Am vergangenen Samstag war der Jahrgang 10 beim Kulturkreis Clemenswerth in Sögel zu Gast. Dort wurde der Roman „Der Vorleser“ von Bernhard Schlink vom Westfälischen Landestheater Castrop-Rauxel aufgeführt. Dieses Werk wird aktuell im Deutschunterricht gelesen.

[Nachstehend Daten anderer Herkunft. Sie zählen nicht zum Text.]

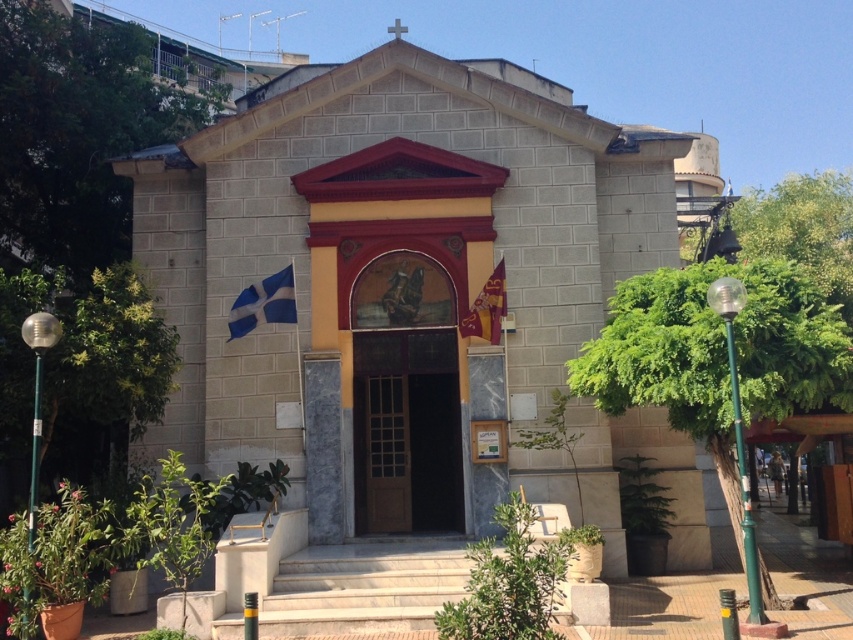
You are standing in front of the church and want to locate the green leafy tree at upper left. Based on the scene description, where would you look relative to the brown wooden door at center?

The green leafy tree at upper left is positioned above the brown wooden door at center, so you should look upward from the door to find it.

You are standing at the entrance of the gray stone chapel at center. What are the coordinates of the chapel?

The coordinates of the gray stone chapel at center are at point (410, 291).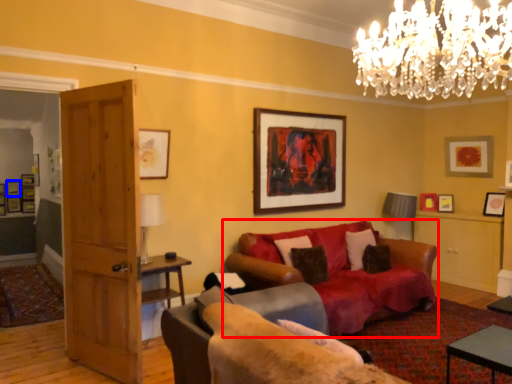
Question: Among these objects, which one is farthest to the camera, studio couch (highlighted by a red box) or picture frame (highlighted by a blue box)?

Choices:
 (A) studio couch
 (B) picture frame

Answer: (B)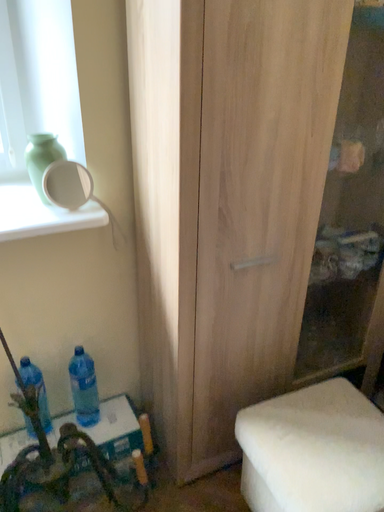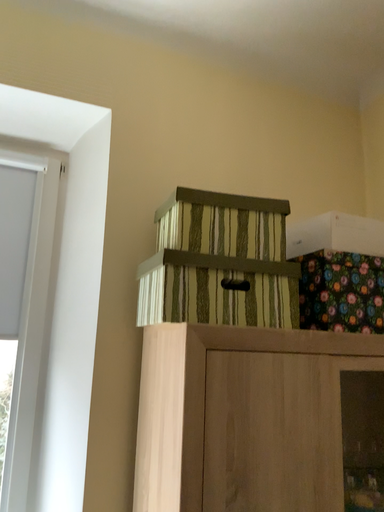
Question: How did the camera likely rotate when shooting the video?

Choices:
 (A) rotated downward
 (B) rotated upward

Answer: (B)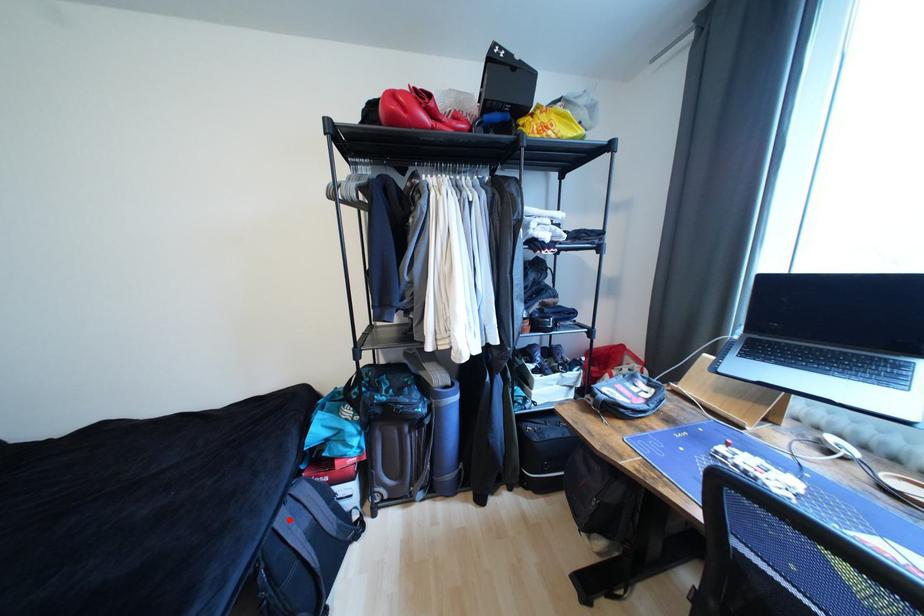
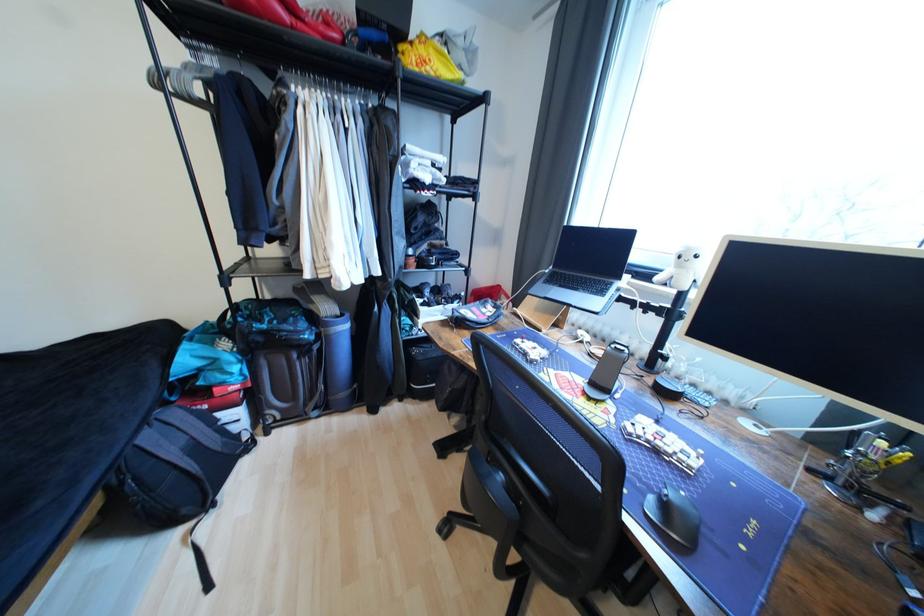
Question: I am providing you with two images of the same scene from different viewpoints. Given a red point in image1, look at the same physical point in image2. Is it:

Choices:
 (A) Closer to the viewpoint
 (B) Farther from the viewpoint

Answer: (B)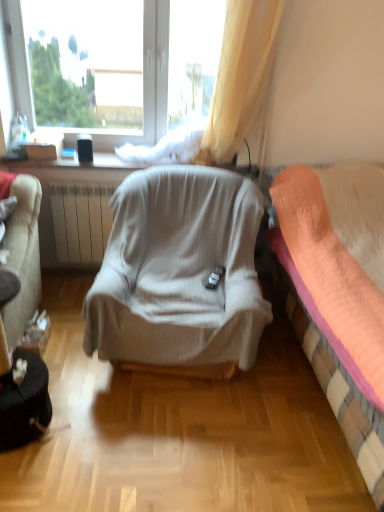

Zur Handlung: Ende der 50er-Jahre lernt der 15-jährige Michael Hanna kennen. Sie ist 36. Aus der anfänglichen Erregung, dem ersehnten und doch unerwarteten Liebesakt, entwickelt sich eine Beziehung, die für beide zu einem Schlüsselerlebnis wird, das sie Jahrzehnte prägt. So regelmäßig sie miteinander schlafen, so wichtig ist Hanna, dass er ihr aus Werken vorliest, die er einerseits in der Schule behandelt, die sie ihm andererseits vorschlägt. Er wird zu ihrem Vorleser. Und sie wird zu der Instanz, an der er sich orientiert. Bis sie plötzlich verschwindet. Als Michael sieben Jahre später als Jura-Student einen Kriegsverbrecherprozess gegen ehemalige Wärterinnen eines Außenlagers von Auschwitz besucht, entdeckt er Hanna unter den Angeklagten. Er begreift, dass sie Analphabetin ist und dass eine der ihr zur Last gelegten Taten nicht begangen haben kann. Dennoch schweigt er. Er könnte eingreifen, er könnte sie retten – und tut es nicht.Gerade der Hauptprotagonist Michael weckt das Interesse des Publikums, denn er fungiert zum einen als Vorleser, gespielt von Guido Thurk, zum anderen als der 15-jährige Michael Berg, gespielt von Tobias Schwieger. Die Bedeutsamkeit des Erzählers wird allen Anwesenden, nicht nur durch die gelungene Wiedergabe der Sprechakte, sondern vor allem durch Turks Gestik deutlich. Auch die Nutzung des Bühnenbilds, welches an Gehirnwindungen erinnert, wirkt absolut durchdacht.
Dieser Abend stellt einen großen Mehrwert für die Interpretation des Werks dar, denn während des Kriegsverbrecherprozesses herrscht eine absolut ruhige und konzentrierte Atmosphäre im Theatersaal. Ein gelungener Theaterbesuch!